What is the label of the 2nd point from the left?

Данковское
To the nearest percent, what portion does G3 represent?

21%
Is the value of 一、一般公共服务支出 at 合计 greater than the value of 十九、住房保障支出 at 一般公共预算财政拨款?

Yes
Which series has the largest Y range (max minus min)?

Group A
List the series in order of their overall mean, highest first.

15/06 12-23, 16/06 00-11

--

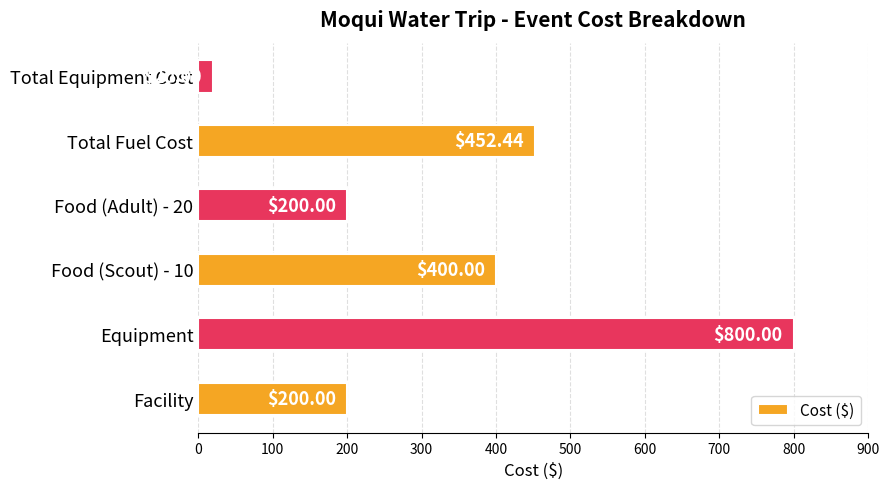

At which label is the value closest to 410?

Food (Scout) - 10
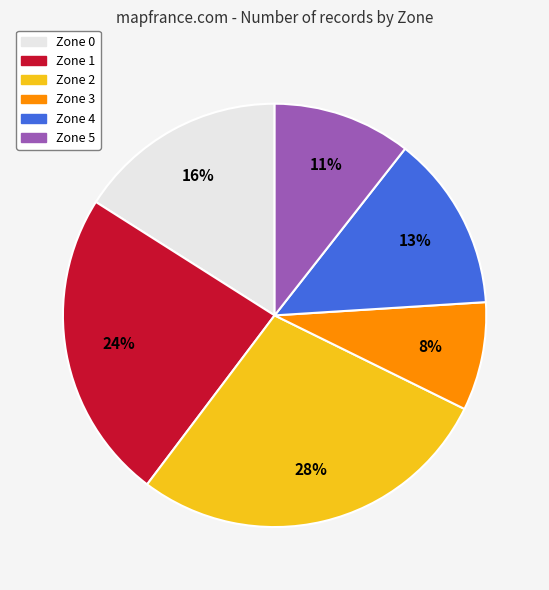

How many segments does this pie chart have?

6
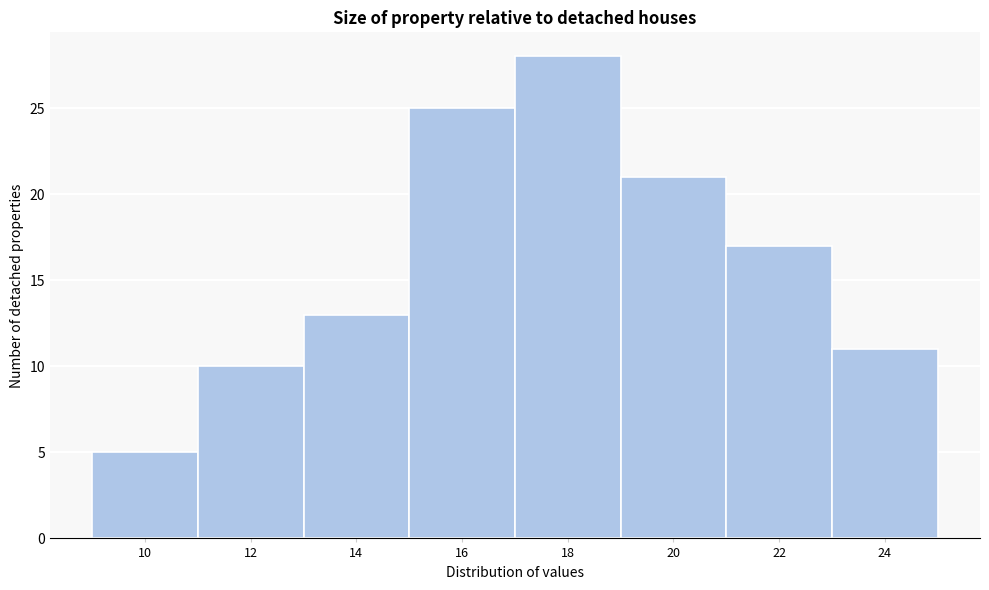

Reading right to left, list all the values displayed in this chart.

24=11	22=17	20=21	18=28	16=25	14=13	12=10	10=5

__TASK INSTRUCTIONS__.
Please repeat the part that opens with the line containing "What is the" and closes with the line containing "Is the value of", switching "portion" to "share" and leaving everything else unchanged.

__TASK RESULT__.
What is the label of the 2nd point from the left?

Данковское
To the nearest percent, what share does G3 represent?

21%
Is the value of 一、一般公共服务支出 at 合计 greater than the value of 十九、住房保障支出 at 一般公共预算财政拨款?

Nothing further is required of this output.